WASHINGTON – New polling released by Gallup Tuesday showed that 70% of those Americans surveyed approved of same-sex marriage, a new milestone in the trend of approval since 1996 when Gallup first polled Americans on recognition of same-sex marriages, which then only registered a 27% approval.

According to the data kept by the firm, the upward trend steadily increased with a majority approval in 2011, followed by a 60% rating at the time of the U.S. Supreme Court’s Obergefell v. Hodges decision in 2015.

Gallup noted; “Since then, the issue has been less prominent in U.S. politics, and public support for same-sex marriage has continued to increase. Gallup has recorded other shifts in Americans’ ideas on marriage over time, historically, including expanded support for interracial marriage, which had 87% approval as of Gallup’s 2013 update.”

Republicans, who have consistently been the party group least in favor of same-sex marriage, show majority support in 2021 for the first time (55%).

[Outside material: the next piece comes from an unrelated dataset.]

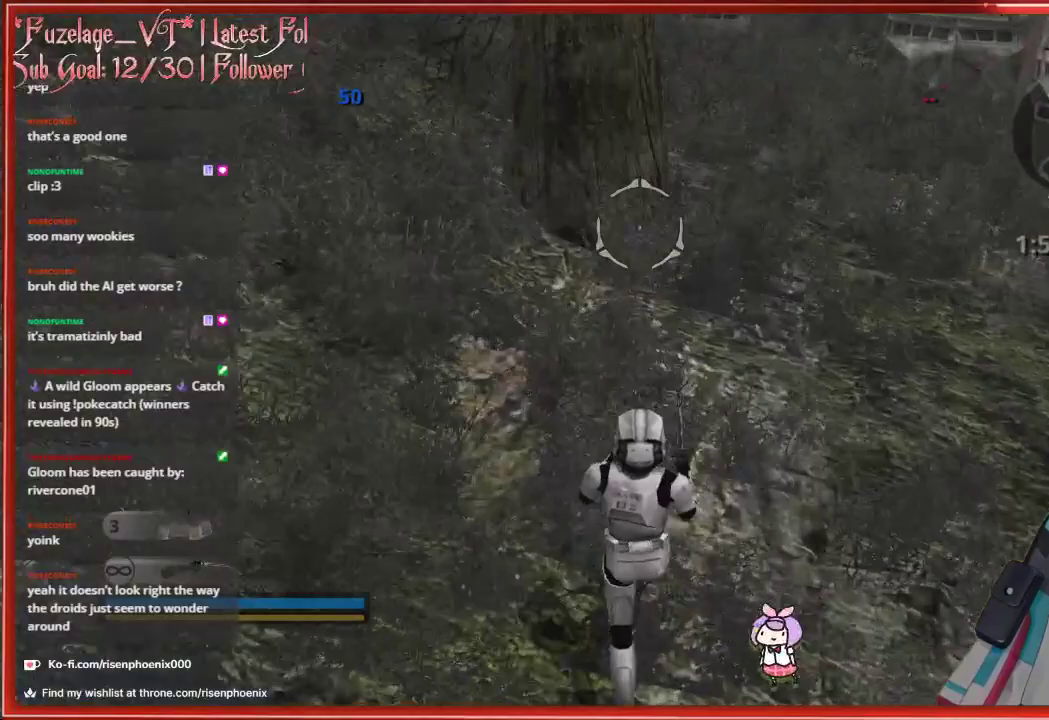
{"buttons": [], "left_stick": "up", "right_stick": "up-right", "events": [[183, "right_stick", "up-right"]]}
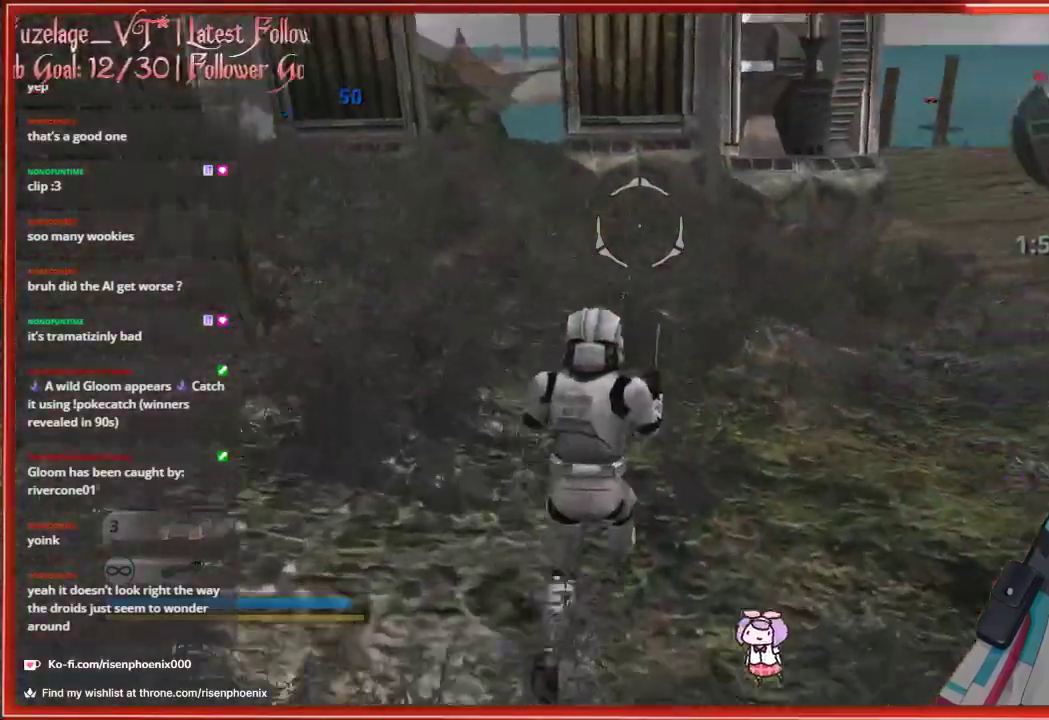
{"buttons": [], "left_stick": "up", "right_stick": "center", "events": [[100, "right_stick", "center"], [267, "A", "down"], [483, "A", "up"]]}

The latest increase in support among all Americans is driven largely by changes in Republicans’ views, Gallup reported.

Democrats have consistently been among the biggest supporters of legal same-sex marriage. The current 83% among Democrats is on par with the level of support Gallup has recorded over the past few years.

This could suggest that support for gay marriage has reached a ceiling for this group, at least for now. Meanwhile, support among political independents, now at 73%, is slightly higher than the 68% to 71% range recorded from 2017 to 2020.